> [Exercise text]
· · · ·

We don’t yet live in a nudist paradise where people don’t have hang-ups about sex issues. It doesn’t matter if you think other people should stop being “prudes”, it was obvious that the images would make some people feel uncomfortable and unwelcome. If the conference wasn’t intended to make everyone feel welcome, then what was it? A club.
The key is the right to complain safely. When complaints are predictably met with accusations of “overreacting”, “political correctness”, and “intolerance”, the resulting message is: Be like us, be silent, or leave.
I’m a minority in this community. I know that, and generally I can ignore it and go along thinking it’s a meritocracy of ideas and code. Then I encounter a woman’s thonged rear on the screen at a conference, 20 feet tall, and I remember, oh yeah, people like me don’t belong here. To most of these men around me, I am, at best, an oddity, and at worst, a sexual target.
What might have been a short, juvenille, eye-rolling bit of humor continued throughout the talk to become increasingly disturbing. Amidst this normally warm, welcoming community, I spent an uncomfortable half hour wondering if I had somehow found myself in 1975.… This technique was distracting and disrespectful to an audience who, frankly, is turned on by code. This crowd had just watch hour upon hour of code slide shows and live irb sessions, often on the edge of their seats
Here’s the best sum of the problem I’ve read, from catamorphism on reddit: “It’s a question of whether you as a speaker want to remind women, explicitly, that you see them as sex objects first and as professional colleagues second.” I don’t care how edgy and hip you are, it’s not appropriate to do that in the context of programming, and if DHH (and, it seems, the larger Rails community) doesn’t get that? Rails is still a ghetto.
As reasonable men, what do we learn from this? Let’s talk about the damage done to the things we love.
If we allow these incidents to pass by unchallenged, we damage the reputation of our communities on several levels: Ruby, Rails, Flash, programmers, geeks. We damage the reputation of men in general, by reinforcing the idea that we’re all in tacit agreement with the speakers and their techniques. We damage women who code by making them unwelcome in the fields they want to contribute to. We damage girls who might get into coding, by making them unwilling to enter the field. We damage the strength of our communities (again, the whole stack: Ruby, Rails, Flash, programmers and geeks), because we are denying the contribution of the women we turn away.
Now obviously, not every man in the audience was comfortable with the content. But understand how much damage is done. I argue that waiting until the end, shaking your head, and moving on to the next talk is not enough. If you are in this situation, the right thing to do — the manly thing to do — is to walk out. Pointedly walk out. Stand up, say “this isn’t what I came for” loud enough for others to hear, and make your way to the door, not in that slinking don’t-look-at-me way we head for the door when our cell phone rings, but with the confidence of someone who is Walking Out.

· · · ·

> [Records supplied]
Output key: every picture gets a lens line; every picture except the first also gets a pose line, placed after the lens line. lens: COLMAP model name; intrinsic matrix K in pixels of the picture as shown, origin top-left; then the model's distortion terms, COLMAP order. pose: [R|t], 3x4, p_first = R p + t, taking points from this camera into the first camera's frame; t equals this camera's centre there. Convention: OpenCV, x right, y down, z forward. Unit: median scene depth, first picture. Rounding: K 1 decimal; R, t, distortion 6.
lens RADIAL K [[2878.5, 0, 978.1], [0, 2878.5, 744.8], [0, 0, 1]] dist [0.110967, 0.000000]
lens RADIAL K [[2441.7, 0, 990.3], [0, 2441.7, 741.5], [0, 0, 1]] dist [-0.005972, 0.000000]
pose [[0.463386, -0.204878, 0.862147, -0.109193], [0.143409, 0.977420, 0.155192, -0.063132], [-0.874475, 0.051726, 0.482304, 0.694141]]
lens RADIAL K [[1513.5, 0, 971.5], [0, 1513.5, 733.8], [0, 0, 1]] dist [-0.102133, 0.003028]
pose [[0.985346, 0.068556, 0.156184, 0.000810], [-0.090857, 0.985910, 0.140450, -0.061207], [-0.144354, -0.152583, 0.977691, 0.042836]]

· · · ·

> [Task list]
A – In the essay on the conference talk, who is credited with the best summary of the problem?
B – Reproduce the passage of the essay on the conference talk starting at "We don’t yet" and ending at "it? A club.".
C – Carry on the essay on the conference talk from the point where it stops.

> [Responses]
A – catamorphism on reddit

B –
We don’t yet live in a nudist paradise where people don’t have hang-ups about sex issues. It doesn’t matter if you think other people should stop being “prudes”, it was obvious that the images would make some people feel uncomfortable and unwelcome. If the conference wasn’t intended to make everyone feel welcome, then what was it? A club.

C –
Because what happens when we don’t? What happens when we let it slide? We become part of the crowd, and we are perceived as being unified with the folks who approve of the content:
I was shocked that this was considered appropriate material for a conference about innovative developments in the world of flash and the greater creative field. And that I’d paid to see this. And that a number of people laughed at his jokes — perhaps because probably 90-95% of the people there were male.
So that’s my plea. If you’re a man in the audience and this sort of thing happens, don’t let it slide. Man up, and walk the hell out. Maybe someone else will follow you, or maybe it’ll just be you. But there’s a world of difference between ‘all the men in the room laughed’ and ‘even one of the men in the audience walked out.’ Be that difference, and maybe the next generation of Ruby (or Flash, or Java, or PHP) programmers won’t be 95% male, and our communities will be healthier for having a little diversity.
I’m going to close with a few more quotes, that do not come directly from responses to these talks, but are about feminism in general. I think reasonable men need to be reminded, every now and then, of just what women are up against, still.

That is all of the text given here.